The approval, as well as Adamas' plan of attack for rolling out Gocovri, appears to have resonated well with investors. The company's stock opened at $20.41 per share on Aug. 25, up nearly 44% from close of market Wednesday.
"The bottom line is that patients who are reaching the later stage of Parkinson's disease are in serious need of treatment options for LID and Gocovri is currently the only therapeutic now available to directly address this condition," Cacciatore wrote in his Aug. 25 investor note.
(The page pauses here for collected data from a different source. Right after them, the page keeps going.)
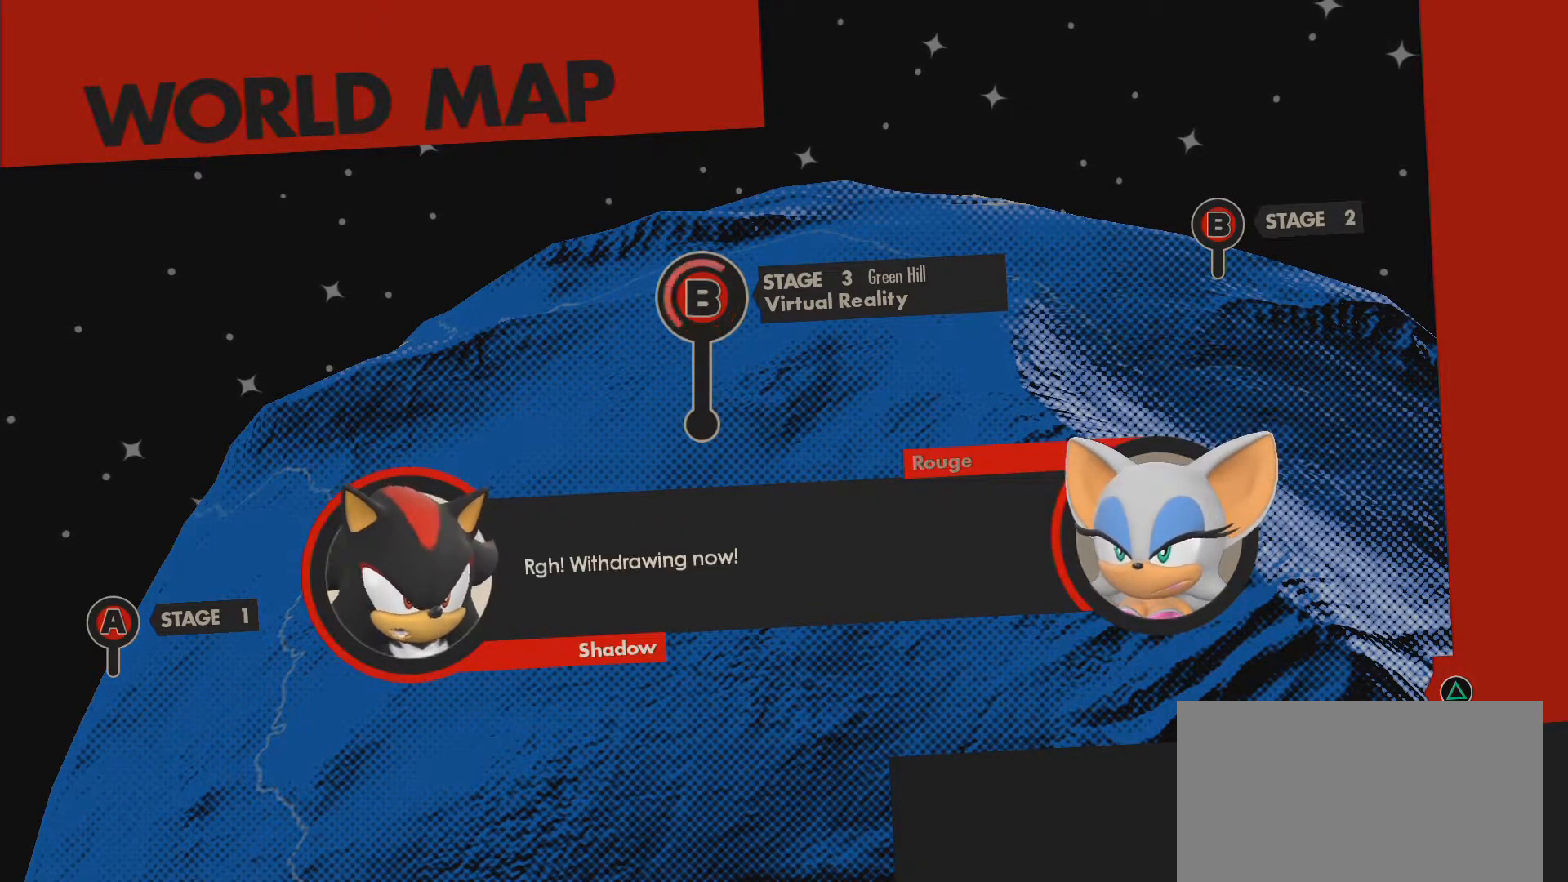
{"buttons": [], "left_stick": "center", "events": []}
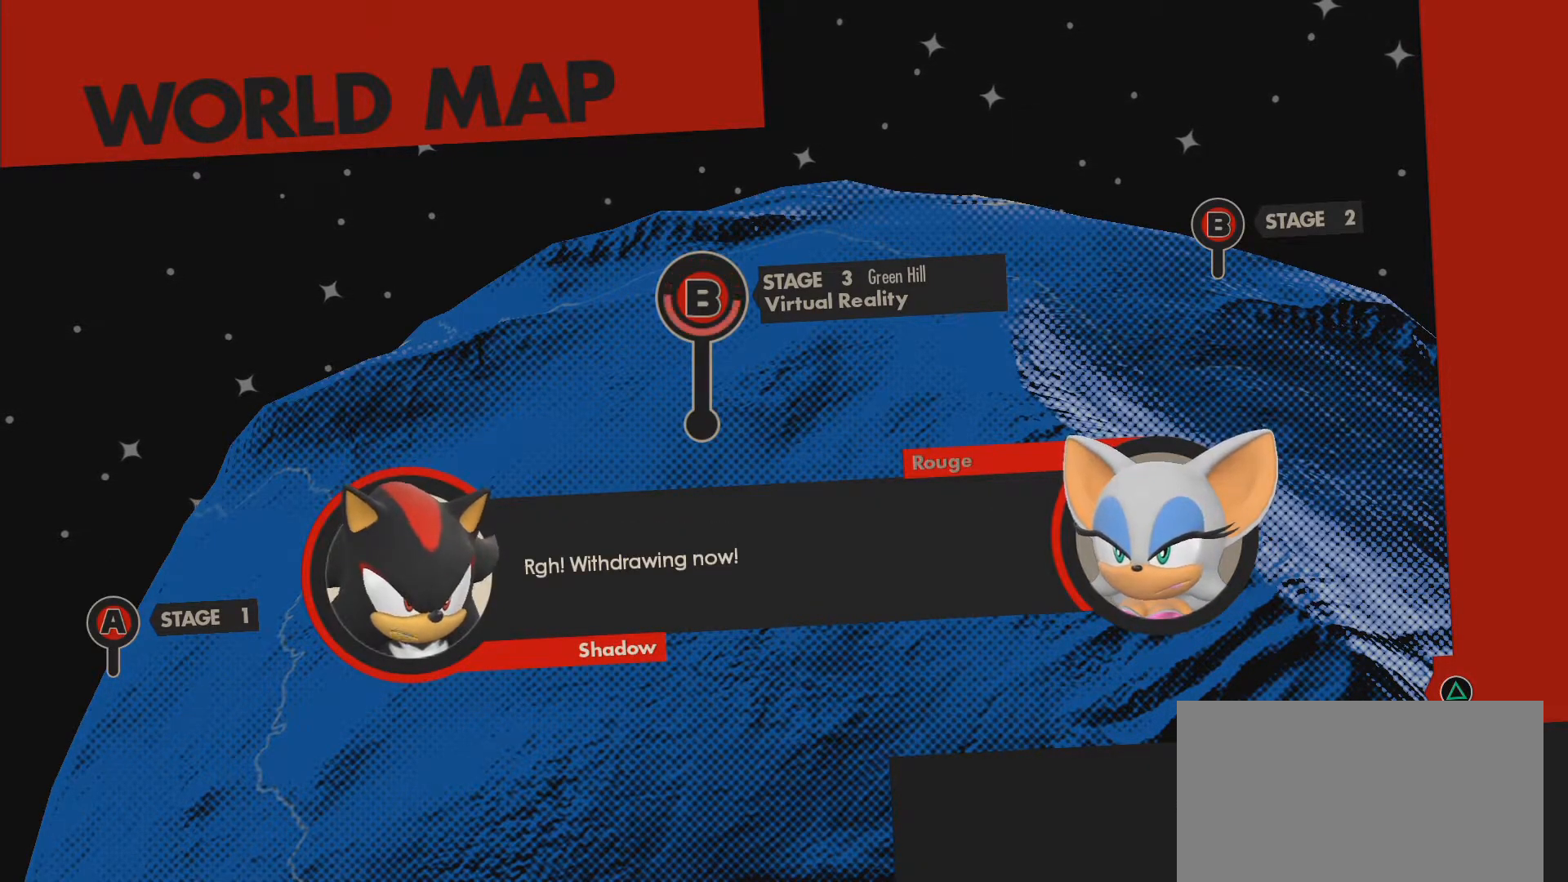
{"buttons": [], "left_stick": "center", "events": []}
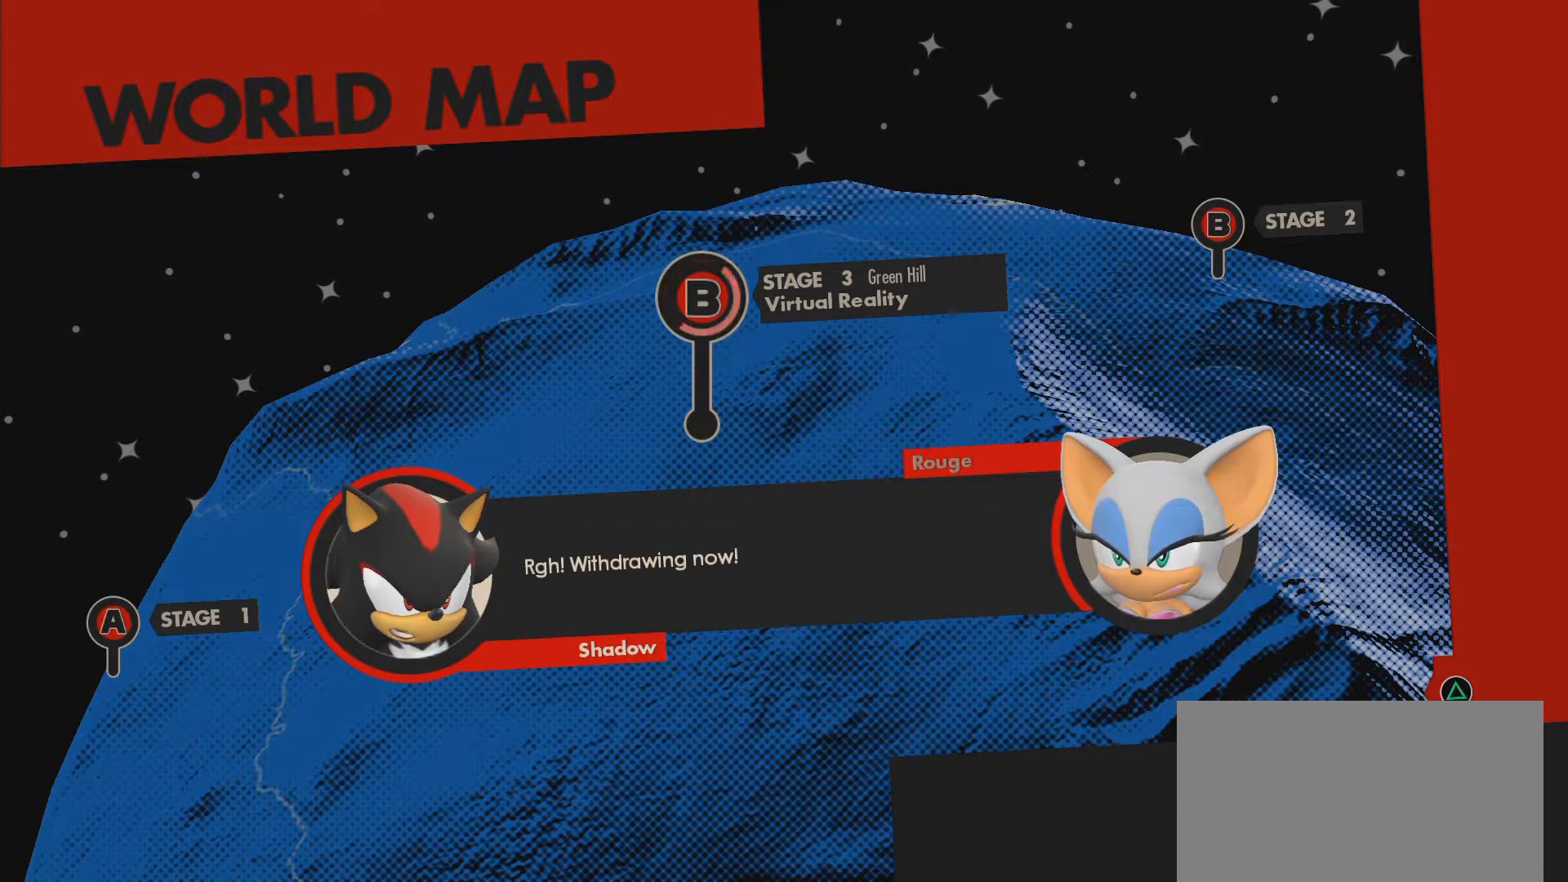
{"buttons": [], "left_stick": "center", "events": []}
"Our consultants have remained consistent in their belief that this product profile is differentiated and will be a very welcome addition to the treatment paradigm for the significant number of patients struggling with LID and its effects," he added.
Those consultants also indicated that 25% of the Parkinson's disease population have moderate-to-severe lepodova-induced dyskinesia (LID), equating to at least 200,000 patients.
Gocovri is a once-daily, 274 mg oral medication taken at night (so as to provide adequate concentrations of during the following day). The drug's approval was based on a series of mid-to-late stage investigations, namely EASE LID and EASE LID 3.
In EASE LID, patients receiving Gocovri demonstrated a 37% reduction in dyskinesia as measured by the Unified Dyskinesia Rating Scale (UDysRS) by week 12, whereas those on placebo had a 12% reduction over that period. In EASE LID 3, patients receiving Gocovri had a 46% reduction in dyskinesia versus a 16% reduction for those on placebo, also after 12 weeks of investigation.
To enroll in the studies, patients must have had at least one hour of troublesome dyskinesia each day and experience at least mild functional impairment due to their dyskinesia. Patients additionally needed to be on a stable dose of levodopa, which couldn't change during the double-blind experiments.
"This is an essential point because, before the FDA approval of Gocovri, the primary way to manage dyskinesia was levodopa dose decrease and or fractionation. This may no longer be necessary," Rajiv Patni, Adamas' chief medical officer, said in the Aug. 24 investor call.
What's more, Gocovri-treated patients in the EASE LID study reported an added 3.6 hours of functional time each day, meaning they had more time where their medication was adequately abetting troublesome dyskinesia, compared to 0.8 hours for patients on placebo. In EASE LID 3, Cogovri-treated patients gained an additional four hours of functional time daily versus 2.1 hours for patients on placebo.
As for safety, Patni said "there has been no surprises during clinical development." Rate of discontinuation due to any adverse reaction was 20% versus 8% for placebo, "indicating that most adverse drug reactions did not constitute significant morbidity ..."
Adverse events from Gocovri treatment included falling asleep during daily activities, suicidality and hallucinations.